Document section:
┌────────

Thursday, 19 July 2012

The Battle of Hereford: Alfgar of Mercia

The Battle of Hereford: Alfgar of Mercia

Treasonable Earl, unruly son and vengeful protagonist? Or a wronged man fighting for his rights?

Earl Alfgar was the son of Leofric, Earl of Mercia. Leofric was the Earl who is mentioned in the mythical tale of Lady Godiva, the woman who rode naked on a horse to force her husband to lower taxes. As mythical as that tale may have been, there was nothing mythical about the couple and their son. In the past, Leofric has been thought to have been the father of Hereward the Wake, but research from Peter Rex has proved substantially in my view, to be wrong.
Hereward as documents show, had very similar characteristics to Alfgar and had also suffered exile for misconduct, so one can see where the confusion may have arisen. However, I am pleased to say quite clearly that there is no connection between Alfgar and Hereward.

We first see Alfgar in the Anglo Saxon Chronicle in the year 1051when he was invested with the earldom of East Anglia when its previous earl, Harold Godwinson, had fled into exile with his brother Leofwine after the Dover incident. Alfgar had been sidelined for sometime whilst the two eldest Godwinson brothers and their Danish cousin Beorn had been given earldoms in Hereford and East Anglia and other areas in England. If as his later actions imply, he was  hot-headed, easily roused man, this must have irritated him immensley and perhaps the other Northern earls who were somewhat concerned about the Godwins' 'take-over' from the South.
When the Godwinsons were reconciled with  King Edward, they were restored to their former wealth and positions, therefore Alfgar was compelled to relinquish his earldom and Harold Godwinson was returned to his earldom. One can imagine that Alfgar did not feel gracious about having his office taken away after waiting for so long to recieve an earldom. The chronicles of the time do not bestow upon us great insight into the minds and emotions of the people they report on, however it should not be hard to conjure up images of the crest-fallen Alfgar, informed of his demotion, forming bitter and resentful thoughts within his mind.

└────────

Exercise requirements:
A – Reproduce a passage from the post on Alfgar of Mercia, beginning at the words "Hereward as documents show, had very" and stopping after the words "Alfgar and Hereward.".
B – In the post on Alfgar of Mercia, who is named as Alfgar's father?
None of the material that follows is needed.

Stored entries
┌────────

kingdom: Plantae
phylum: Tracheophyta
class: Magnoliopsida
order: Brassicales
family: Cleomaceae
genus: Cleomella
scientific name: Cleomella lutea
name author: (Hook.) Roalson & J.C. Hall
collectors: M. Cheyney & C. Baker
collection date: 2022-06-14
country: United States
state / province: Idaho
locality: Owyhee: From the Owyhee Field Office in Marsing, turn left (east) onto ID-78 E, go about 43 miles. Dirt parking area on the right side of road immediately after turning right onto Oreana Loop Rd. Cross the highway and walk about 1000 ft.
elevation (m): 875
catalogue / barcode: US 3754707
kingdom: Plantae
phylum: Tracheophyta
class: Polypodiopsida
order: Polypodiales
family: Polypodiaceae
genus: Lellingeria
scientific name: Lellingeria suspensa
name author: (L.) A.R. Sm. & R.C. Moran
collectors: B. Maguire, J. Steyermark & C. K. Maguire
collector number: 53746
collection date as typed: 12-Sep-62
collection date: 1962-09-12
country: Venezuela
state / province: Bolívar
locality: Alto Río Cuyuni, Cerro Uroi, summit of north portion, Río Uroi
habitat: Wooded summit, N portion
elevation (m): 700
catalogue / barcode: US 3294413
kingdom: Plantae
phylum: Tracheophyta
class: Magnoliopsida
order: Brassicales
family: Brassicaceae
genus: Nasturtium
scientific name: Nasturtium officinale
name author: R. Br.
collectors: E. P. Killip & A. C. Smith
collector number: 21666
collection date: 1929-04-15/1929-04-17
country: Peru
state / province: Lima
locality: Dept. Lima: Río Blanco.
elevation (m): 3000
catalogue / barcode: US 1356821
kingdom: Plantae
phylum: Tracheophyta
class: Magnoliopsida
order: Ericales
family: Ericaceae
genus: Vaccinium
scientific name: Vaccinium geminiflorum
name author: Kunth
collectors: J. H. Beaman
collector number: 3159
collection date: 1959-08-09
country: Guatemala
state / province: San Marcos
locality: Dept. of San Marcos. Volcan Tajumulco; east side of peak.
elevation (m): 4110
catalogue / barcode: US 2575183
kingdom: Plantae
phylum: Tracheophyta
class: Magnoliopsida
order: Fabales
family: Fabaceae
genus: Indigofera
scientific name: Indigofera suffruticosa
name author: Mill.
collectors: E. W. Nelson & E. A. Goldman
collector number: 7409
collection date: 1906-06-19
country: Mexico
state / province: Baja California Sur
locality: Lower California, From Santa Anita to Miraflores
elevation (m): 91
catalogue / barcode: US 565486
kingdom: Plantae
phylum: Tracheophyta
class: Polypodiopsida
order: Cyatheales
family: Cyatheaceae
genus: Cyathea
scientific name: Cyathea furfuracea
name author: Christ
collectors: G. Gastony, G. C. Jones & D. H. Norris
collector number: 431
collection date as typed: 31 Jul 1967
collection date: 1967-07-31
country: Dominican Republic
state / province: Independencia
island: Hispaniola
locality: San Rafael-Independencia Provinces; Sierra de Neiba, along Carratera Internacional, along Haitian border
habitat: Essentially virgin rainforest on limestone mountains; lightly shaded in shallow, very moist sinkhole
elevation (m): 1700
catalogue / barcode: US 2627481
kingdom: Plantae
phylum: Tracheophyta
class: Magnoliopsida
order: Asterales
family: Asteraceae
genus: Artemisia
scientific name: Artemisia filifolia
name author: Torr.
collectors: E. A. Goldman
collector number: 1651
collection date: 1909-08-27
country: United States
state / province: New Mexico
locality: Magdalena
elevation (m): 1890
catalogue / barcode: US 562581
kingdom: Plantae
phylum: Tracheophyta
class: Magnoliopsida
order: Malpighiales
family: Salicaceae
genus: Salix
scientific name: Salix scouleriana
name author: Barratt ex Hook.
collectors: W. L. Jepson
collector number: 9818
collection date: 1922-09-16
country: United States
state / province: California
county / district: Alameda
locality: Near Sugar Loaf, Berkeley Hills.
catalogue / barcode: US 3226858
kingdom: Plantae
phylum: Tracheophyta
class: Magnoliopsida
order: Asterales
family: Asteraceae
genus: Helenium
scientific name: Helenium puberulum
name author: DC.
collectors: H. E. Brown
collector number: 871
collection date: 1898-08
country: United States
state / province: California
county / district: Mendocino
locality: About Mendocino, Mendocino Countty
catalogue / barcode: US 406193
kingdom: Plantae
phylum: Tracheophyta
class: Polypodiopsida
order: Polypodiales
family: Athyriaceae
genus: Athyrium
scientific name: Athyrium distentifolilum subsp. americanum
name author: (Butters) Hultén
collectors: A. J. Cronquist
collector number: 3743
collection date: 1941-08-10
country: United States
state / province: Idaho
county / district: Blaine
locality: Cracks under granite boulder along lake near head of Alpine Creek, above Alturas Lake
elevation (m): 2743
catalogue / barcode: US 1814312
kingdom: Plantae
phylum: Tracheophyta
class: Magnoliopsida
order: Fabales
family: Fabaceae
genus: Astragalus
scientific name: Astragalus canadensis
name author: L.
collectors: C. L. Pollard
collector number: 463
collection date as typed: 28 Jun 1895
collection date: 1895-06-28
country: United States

└────────

Numbered responses:
A –
Hereward as documents show, had very similar characteristics to Alfgar and had also suffered exile for misconduct, so one can see where the confusion may have arisen. However, I am pleased to say quite clearly that there is no connection between Alfgar and Hereward.

B – Leofric, Earl of Mercia.